* [Data excerpts]:
= Beginning of Section =

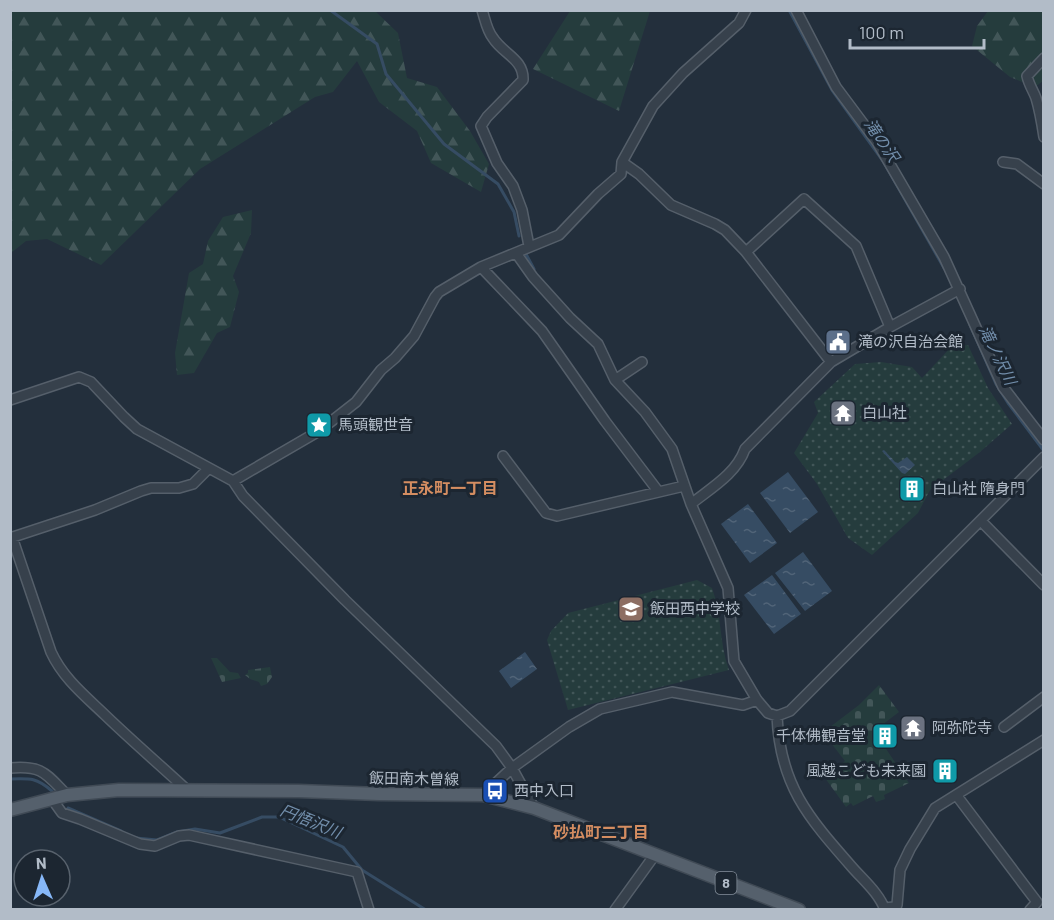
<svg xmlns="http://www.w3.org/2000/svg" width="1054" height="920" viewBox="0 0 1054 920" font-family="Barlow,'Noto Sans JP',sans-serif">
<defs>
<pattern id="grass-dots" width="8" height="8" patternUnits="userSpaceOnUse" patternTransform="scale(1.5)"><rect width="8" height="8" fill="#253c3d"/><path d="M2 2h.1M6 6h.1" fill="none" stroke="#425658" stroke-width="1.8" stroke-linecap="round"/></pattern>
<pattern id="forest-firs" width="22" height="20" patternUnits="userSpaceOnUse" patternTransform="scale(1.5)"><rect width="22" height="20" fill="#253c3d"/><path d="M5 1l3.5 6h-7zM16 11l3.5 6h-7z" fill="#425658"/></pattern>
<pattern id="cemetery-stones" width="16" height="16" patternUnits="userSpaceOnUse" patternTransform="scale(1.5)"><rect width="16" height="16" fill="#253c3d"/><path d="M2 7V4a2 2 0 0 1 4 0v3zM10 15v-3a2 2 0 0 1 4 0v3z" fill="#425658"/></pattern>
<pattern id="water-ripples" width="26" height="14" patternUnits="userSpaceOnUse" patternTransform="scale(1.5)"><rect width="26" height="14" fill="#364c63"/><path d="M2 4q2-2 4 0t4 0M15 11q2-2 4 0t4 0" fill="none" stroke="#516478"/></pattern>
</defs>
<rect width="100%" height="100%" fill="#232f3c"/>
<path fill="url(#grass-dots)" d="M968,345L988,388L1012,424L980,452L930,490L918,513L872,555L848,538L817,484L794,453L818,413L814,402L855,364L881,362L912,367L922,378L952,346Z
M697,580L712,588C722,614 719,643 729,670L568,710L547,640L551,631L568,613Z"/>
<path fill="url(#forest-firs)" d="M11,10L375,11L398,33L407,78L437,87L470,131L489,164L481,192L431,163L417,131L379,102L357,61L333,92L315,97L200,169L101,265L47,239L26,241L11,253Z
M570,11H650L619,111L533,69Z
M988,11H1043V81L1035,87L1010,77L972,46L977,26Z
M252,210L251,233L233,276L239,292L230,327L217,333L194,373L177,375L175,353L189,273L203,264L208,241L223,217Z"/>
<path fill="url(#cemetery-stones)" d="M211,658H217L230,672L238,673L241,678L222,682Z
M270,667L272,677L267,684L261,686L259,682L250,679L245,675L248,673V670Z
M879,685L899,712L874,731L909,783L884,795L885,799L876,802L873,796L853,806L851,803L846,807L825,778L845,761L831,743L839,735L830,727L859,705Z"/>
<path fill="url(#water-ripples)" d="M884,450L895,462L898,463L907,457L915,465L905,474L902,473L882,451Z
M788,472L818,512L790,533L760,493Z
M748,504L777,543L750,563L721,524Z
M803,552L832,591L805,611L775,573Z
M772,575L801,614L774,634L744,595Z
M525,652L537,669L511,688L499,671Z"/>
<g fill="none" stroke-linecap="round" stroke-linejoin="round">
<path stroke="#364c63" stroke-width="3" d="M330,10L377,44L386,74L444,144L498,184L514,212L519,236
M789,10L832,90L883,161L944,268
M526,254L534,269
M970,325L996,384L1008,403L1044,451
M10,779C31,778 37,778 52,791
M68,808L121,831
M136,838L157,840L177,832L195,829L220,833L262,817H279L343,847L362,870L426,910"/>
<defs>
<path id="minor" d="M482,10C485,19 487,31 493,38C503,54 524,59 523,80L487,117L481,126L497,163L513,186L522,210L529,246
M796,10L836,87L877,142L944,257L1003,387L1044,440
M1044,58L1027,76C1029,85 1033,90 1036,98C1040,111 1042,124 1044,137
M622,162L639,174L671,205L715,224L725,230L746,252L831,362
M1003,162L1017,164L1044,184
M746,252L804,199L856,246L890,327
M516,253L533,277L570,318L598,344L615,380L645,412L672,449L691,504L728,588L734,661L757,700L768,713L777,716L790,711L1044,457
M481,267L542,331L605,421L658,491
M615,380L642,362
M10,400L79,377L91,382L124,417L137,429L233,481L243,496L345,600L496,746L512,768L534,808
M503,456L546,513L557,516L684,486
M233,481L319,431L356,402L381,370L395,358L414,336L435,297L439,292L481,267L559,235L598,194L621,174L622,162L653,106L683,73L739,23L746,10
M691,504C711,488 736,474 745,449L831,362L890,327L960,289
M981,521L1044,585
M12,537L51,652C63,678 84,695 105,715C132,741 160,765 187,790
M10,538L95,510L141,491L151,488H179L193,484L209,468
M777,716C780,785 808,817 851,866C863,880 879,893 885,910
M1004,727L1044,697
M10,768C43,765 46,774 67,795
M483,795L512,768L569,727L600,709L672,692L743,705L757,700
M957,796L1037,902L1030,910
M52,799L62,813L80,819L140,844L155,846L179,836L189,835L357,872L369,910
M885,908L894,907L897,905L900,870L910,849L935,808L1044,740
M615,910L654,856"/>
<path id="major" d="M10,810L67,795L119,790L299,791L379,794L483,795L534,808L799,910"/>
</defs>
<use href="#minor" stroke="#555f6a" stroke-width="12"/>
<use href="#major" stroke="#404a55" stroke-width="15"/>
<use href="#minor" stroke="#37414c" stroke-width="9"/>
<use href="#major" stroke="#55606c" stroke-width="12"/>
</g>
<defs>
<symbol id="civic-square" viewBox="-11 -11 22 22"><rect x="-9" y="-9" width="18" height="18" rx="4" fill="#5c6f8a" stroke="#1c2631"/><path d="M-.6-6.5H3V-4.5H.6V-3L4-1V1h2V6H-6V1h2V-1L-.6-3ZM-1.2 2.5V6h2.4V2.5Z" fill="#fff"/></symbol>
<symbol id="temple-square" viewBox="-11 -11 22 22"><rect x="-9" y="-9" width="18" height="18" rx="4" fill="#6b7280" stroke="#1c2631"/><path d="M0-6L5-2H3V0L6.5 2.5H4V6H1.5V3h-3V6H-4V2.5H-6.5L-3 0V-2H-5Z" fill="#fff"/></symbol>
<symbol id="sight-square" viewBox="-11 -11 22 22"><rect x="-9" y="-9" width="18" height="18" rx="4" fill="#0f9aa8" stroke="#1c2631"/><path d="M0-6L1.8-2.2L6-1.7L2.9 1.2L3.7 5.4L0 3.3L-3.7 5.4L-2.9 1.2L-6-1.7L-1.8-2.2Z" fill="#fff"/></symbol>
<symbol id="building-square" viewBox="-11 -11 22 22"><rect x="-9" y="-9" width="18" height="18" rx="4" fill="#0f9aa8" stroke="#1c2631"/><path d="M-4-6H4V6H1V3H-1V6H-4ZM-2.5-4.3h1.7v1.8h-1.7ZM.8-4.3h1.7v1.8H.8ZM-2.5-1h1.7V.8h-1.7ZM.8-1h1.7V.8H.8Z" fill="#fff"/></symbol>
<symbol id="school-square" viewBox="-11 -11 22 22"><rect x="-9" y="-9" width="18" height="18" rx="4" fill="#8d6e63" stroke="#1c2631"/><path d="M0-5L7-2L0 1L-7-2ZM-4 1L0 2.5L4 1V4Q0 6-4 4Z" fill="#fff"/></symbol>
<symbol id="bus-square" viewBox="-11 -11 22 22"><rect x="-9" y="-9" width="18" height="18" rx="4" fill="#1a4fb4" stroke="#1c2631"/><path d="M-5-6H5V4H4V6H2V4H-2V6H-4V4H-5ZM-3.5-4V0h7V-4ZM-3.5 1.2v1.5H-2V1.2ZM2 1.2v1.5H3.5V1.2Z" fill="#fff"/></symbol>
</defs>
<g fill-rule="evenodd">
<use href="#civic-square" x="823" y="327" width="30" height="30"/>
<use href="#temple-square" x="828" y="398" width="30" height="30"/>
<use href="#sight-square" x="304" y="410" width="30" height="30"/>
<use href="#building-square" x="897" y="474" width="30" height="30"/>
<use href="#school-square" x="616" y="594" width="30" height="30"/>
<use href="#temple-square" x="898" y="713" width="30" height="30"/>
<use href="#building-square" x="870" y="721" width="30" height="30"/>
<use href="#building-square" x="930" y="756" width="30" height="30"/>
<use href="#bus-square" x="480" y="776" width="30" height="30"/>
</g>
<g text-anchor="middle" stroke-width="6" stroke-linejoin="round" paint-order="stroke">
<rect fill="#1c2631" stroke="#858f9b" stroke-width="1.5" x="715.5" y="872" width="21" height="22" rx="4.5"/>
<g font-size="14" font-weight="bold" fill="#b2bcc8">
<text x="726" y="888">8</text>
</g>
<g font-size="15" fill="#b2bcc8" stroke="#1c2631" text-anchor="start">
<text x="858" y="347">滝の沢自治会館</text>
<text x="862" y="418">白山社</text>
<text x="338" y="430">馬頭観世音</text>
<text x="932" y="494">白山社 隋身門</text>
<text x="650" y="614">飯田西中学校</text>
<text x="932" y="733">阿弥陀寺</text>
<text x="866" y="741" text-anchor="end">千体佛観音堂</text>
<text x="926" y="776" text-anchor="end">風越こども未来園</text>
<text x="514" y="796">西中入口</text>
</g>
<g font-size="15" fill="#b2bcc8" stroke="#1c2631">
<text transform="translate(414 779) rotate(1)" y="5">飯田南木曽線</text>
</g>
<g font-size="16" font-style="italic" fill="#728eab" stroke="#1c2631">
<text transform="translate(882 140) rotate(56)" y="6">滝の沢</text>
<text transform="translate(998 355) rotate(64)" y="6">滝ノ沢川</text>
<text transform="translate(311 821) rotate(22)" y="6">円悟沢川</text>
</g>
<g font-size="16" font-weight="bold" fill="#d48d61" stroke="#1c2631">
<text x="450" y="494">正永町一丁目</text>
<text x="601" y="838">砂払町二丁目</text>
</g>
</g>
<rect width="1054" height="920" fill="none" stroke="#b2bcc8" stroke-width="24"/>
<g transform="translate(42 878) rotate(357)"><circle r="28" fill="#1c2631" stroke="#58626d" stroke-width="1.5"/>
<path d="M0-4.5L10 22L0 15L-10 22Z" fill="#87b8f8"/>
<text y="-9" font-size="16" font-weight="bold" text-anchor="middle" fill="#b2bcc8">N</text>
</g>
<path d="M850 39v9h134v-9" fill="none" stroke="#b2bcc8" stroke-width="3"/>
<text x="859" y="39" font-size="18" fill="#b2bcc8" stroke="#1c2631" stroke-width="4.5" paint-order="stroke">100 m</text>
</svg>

= End of Section =

* [Your objective]:
Show each line of the material above where "linejoin" occurs.

* [Answer to this task]:
<g fill="none" stroke-linecap="round" stroke-linejoin="round">
<g text-anchor="middle" stroke-width="6" stroke-linejoin="round" paint-order="stroke">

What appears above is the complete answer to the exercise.